Pull Request resolved: https://github.com/pytorch/pytorch/pull/91642
Approved by: https://github.com/razarmehr, https://github.com/malfet
diff --git a/test/test_mps.py b/test/test_mps.py
index c070c75..b226b9a 100644
--- a/test/test_mps.py
+++ b/test/test_mps.py
@@ -441,6 +441,56 @@
         D = torch.mm(B, C).cpu()
         torch.testing.assert_close(D, torch.full((5, 5), 6.0))
 
+    def test_linalg_cross(self):
+        def helper(dtype):
+            device = "mps"
+            if dtype is torch.int32 or dtype is torch.int64:
+                x = torch.randint(0, 99999, (100, 3, 100), dtype=dtype, device=device)
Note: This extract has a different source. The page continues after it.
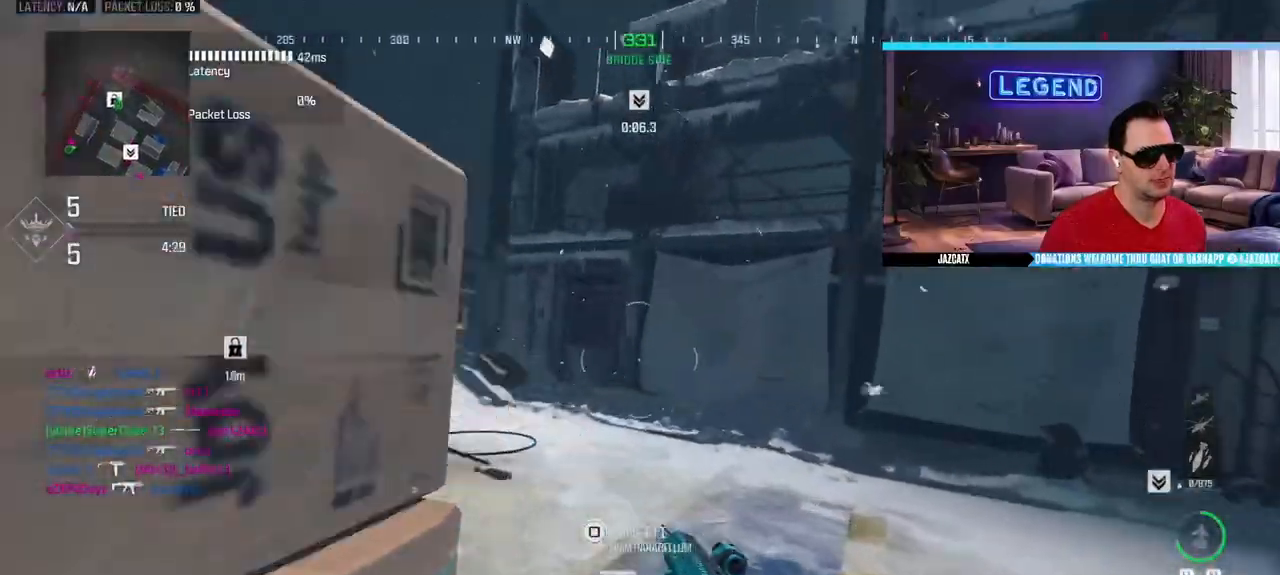
{"buttons": ["L3"], "left_stick": "up", "right_stick": "left", "events": [[17, "L3", "down"], [50, "TRIANGLE", "up"], [150, "L3", "up"], [217, "L3", "down"], [217, "right_stick", "left"], [367, "L3", "up"], [467, "L3", "down"]]}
+                y = torch.randint(0, 99999, (100, 3, 100), dtype=dtype, device=device)
+            else:
+                x = torch.rand(100, 3, 100, dtype=dtype, device=device)
+                y = torch.rand(100, 3, 100, dtype=dtype, device=device)
+            x_cpu = x.to("cpu")
+            y_cpu = y.to("cpu")
+            res1 = torch.linalg.cross(x, y, dim=1)
+            res2 = torch.tensor((), dtype=dtype, device=device)
+            res1_cpu = torch.linalg.cross(x_cpu, y_cpu, dim=1)
+            res2_cpu = torch.tensor((), dtype=dtype, device="cpu")
+            torch.linalg.cross(x, y, dim=1, out=res2)
+            torch.linalg.cross(x_cpu, y_cpu, dim=1, out=res2_cpu)
+            self.assertEqual(res1, res2)
+            self.assertEqual(res1, res1_cpu)
+            self.assertEqual(res2, res2_cpu)
+
+            # test for broadcastable inputs
+            if dtype is torch.int32 or dtype is torch.int64:
+                x = torch.randint(0, 99999, (1, 3, 2), dtype=dtype, device=device)
+                y = torch.randint(0, 99999, (4, 3, 1), dtype=dtype, device=device)
+            else:
+                x = torch.rand(1, 3, 2, dtype=dtype, device=device)
+                y = torch.rand(4, 3, 1, dtype=dtype, device=device)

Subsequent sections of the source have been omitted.